Je m’ouvre enfin à Alec, je lui prononce les mots qu’il a besoin d’entendre, lui exprimant ce que je ressens au plus profond de mon être, cet amour que je lui porte. Parce que je l’aime et ça depuis des mois, même lorsque nous n’étions pas ce que nous sommes désormais. Il compte plus que tout. Je n’envisage pas d’être dans les bras d’un autre quand je suis juste comblée d’être dans les siens chaque matin, chaque soir. La tendresse est présente dans mes paroles mais aussi dans ce regard que j’ai pour lui en exprimant mes sentiments. Je remarque son regard triste, surement une certaine culpabilité qu’il peut ressentir et que je ne cherche pas à accentuer quand j’ai déjà eu des mots bien trop dur à son égard depuis que la porte de l’appartement s’est refermée. La tendresse se transforme en autre chose, quelque chose de plus fort, comme une pulsion soudaine celle de ne faire plus qu’un avec lui. Je l’attrape par le col de son t-shirt, l’oblige à se plaquer totalement contre moi alors que mes lèvres se perdent dans son cou et que j’ai ce regard et ce geste plus qu’évocateur en commençant à déboutonner ma chemise…
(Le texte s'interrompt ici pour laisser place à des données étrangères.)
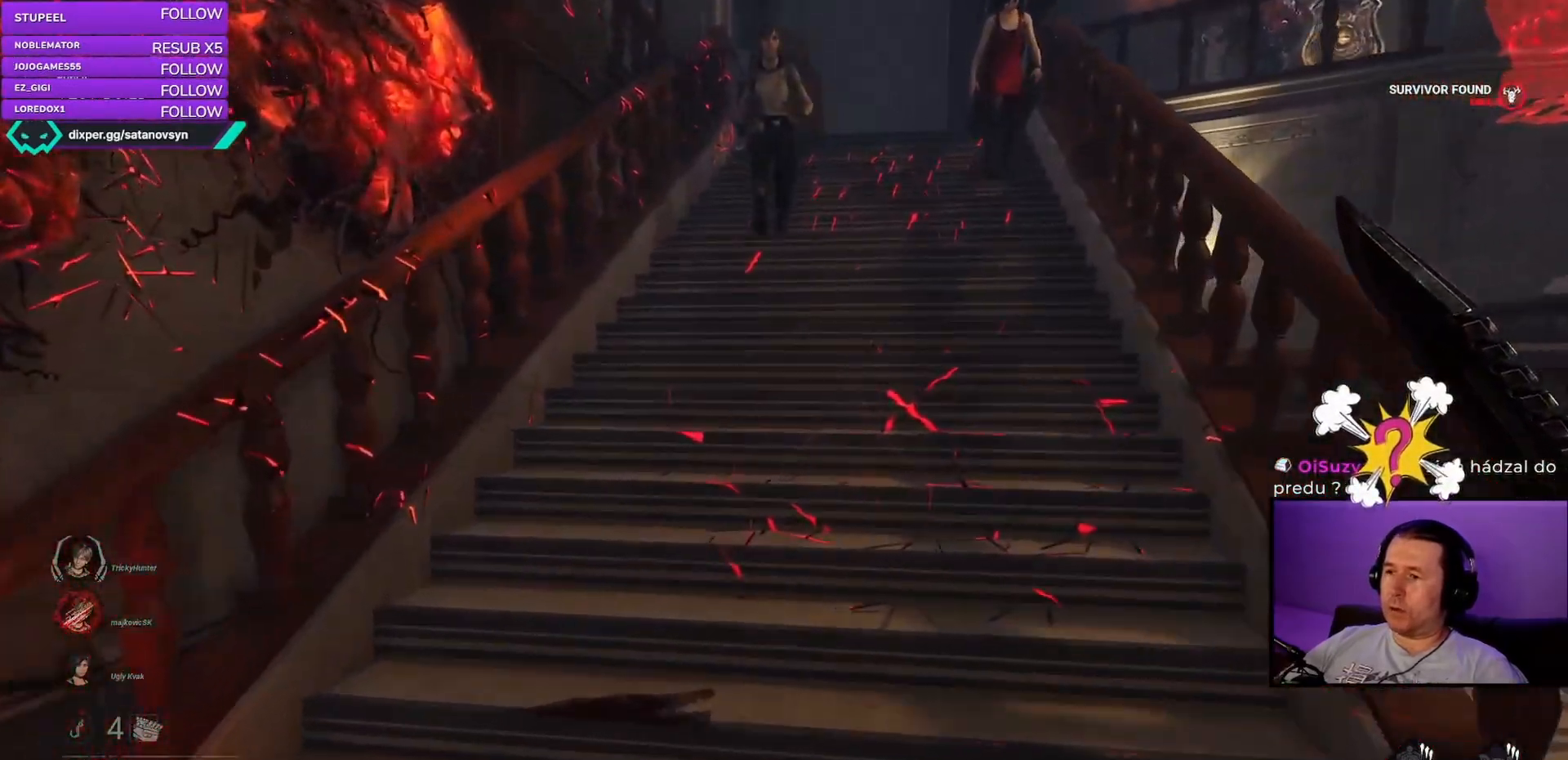
{"keys": ["d", "w"], "mouse": [], "events": []}
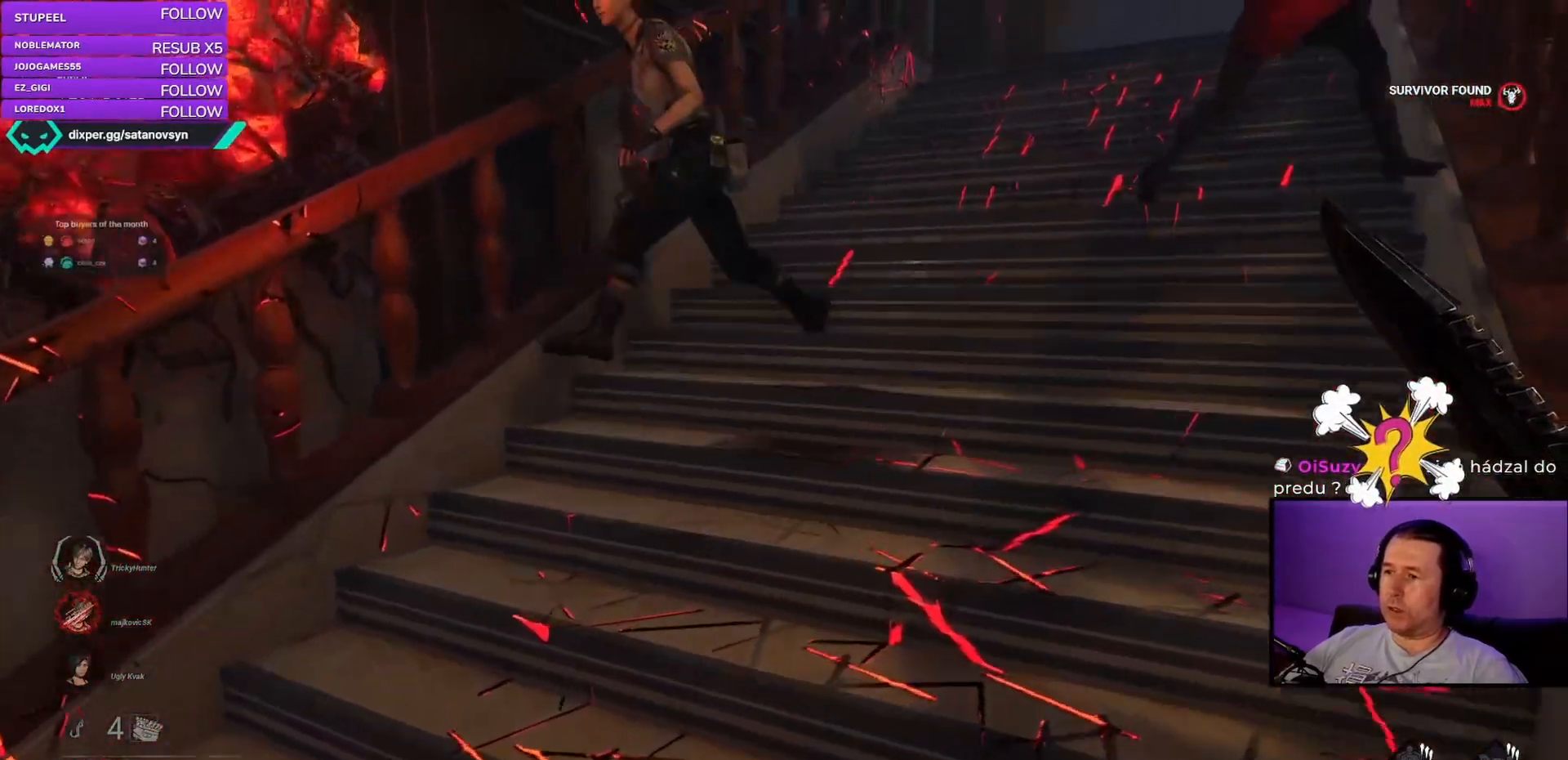
{"keys": ["s"], "mouse": ["right"], "events": [[150, "w", "up"], [217, "s", "down"], [233, "d", "up"], [233, "mouse_right", "down"]]}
J’ai encore ce même sourire malicieux sur les lèvres lorsque notre échange se termine. Puis mes mains se nouent autour de sa nuque, le serrant contre moi, ce moment de tendresse dénotant totalement avec les ébats que nous venons d’avoir. « Tu vas être ma mort Mia McKullan ». A ça, je ris doucement, savourant ce baiser qu’il m’offre « Tu seras aussi la mienne Alec Strange ». J’arque un sourcil non sans sourire avant qu’il ne me repose enfin au sol. Je tente de m’arranger un peu, redescendant ma jupe convenablement, passant une main dans mes cheveux ébouriffés, non sans grimacer quand je me sens toute collante et loin d’avoir une apparence convenable pour quelqu’un qui va devoir finir par aller au travail.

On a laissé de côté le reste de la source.